The two years leading up to Lee’s victory were tough.
She competed at the world championships in 2019 just two months after her father fell from a tree and became partially paralyzed.
She lost two relatives to COVID-19 in 2020 and broke her left foot during training later in the year. Complications stemming from the broken foot led to Achilles tendinitis.
“The past two years have been absolutely crazy with COVID and just my family and everything else,” Lee said. “This medal definitely means a lot to me, because there was a point in time where I wanted to quit and I just didn’t think I would ever get here.
“There are definitely a lot of emotions, but I’m super proud of myself for sticking with it and believing in myself because this medal would not be possible without my coaches, the medical team, my parents and it is just so surreal.”
Lee arrived in Tokyo like many other gymnasts, going for gold but hoping for at least silver with Biles’ position at the top of the sport seeming unassailable. When Biles pulled out, it suddenly opened up the race for gold and changed the mindset of many of the competitors.
“It was different for me, because Simone is incredible,” said Andrade, who was seen as one of the favorites with Biles out of the picture. “Knowing how she had to leave the competition was very difficult.
“People need to understand that we are not robots. We are human beings and we have feelings like anyone else.”
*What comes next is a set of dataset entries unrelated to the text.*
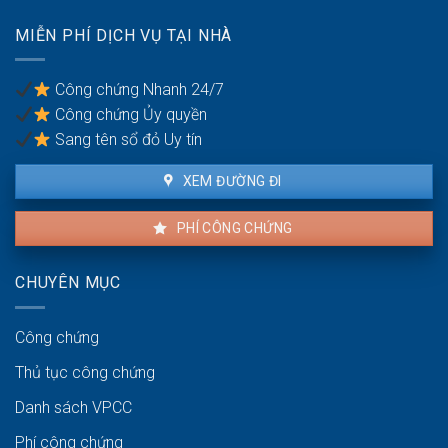
mang
thuê
theo
MIỄN PHÍ DỊCH VỤ TẠI NHÀ
nhà
giấy
ra
tờ
sao?
gì?
Công chứng Nhanh 24/7
Công chứng Ủy quyền
Sang tên sổ đỏ Uy tín
XEM ĐƯỜNG ĐI
PHÍ CÔNG CHỨNG
CHUYÊN MỤC
Công chứng
Thủ tục công chứng
Danh sách VPCC
Phí công chứng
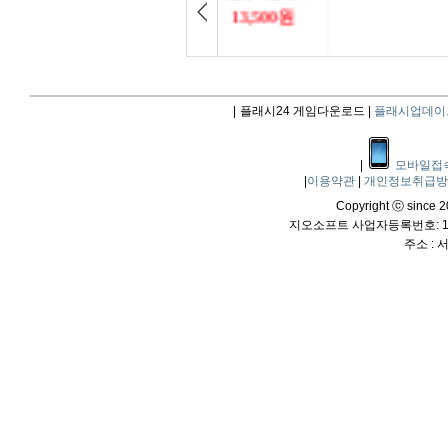
|
플래시24 게임다운로드 |
플래시업데이
|
모바일접
|
이용약관
|
개인정보취급
Copyright ⓒ since 20
지오소프트 사업자등록번호: 114
주소 :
Lee set the tone early with a high-scoring vault, only to be surpassed by Andrade, who performed a difficult Cheng vault, a maneuver that saw her get great height and twist through the air before sticking the landing for a score of 15.300 to Lee’s 14.600.
Lee scored higher on the uneven bars and was second behind Andrade after two rotations.
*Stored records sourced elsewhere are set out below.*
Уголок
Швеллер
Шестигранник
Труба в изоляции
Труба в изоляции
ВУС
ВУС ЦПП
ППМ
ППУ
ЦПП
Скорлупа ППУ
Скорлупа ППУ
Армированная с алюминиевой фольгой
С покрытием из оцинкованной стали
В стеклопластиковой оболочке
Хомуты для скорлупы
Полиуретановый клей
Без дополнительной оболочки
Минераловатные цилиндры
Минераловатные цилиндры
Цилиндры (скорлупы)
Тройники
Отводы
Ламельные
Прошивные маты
Lee averted disaster on the balance beam, managing to regain her balance after a triple wolf turn, where the competitor spins with one leg bent and the other extended out to the side.
She ended the rotation in the lead with Andrade just behind.
Lee followed up with an exciting performance on the floor that gave her a high enough score to move past Melnikova, who led at that point.
Andrade was next and needed 13.802 for gold. She lost precious points by going out of bounds and ended up with 13.666, good enough for silver but not enough to deny Lee the gold.
Lee has gone through a lot, but she also had a lot of wind in her sails in Tokyo. Her teammates were behind her, she chatted with her father beforehand and anchor Hoda Kotb, from U.S. broadcaster NBC, was fist-pumping and toe tapping to Lee’s every move like a proud parent.
Most importantly, Lee was also in her own corner.
“I just talk to myself,” she said when asked how she deals with mounting pressure. “Because I know what I’m capable of and that I had to hit the best routines of my life to get here. So I just stay focused and I just try not to think about winning a medal or anything like that because either way, I would’ve been proud of myself for competing here.”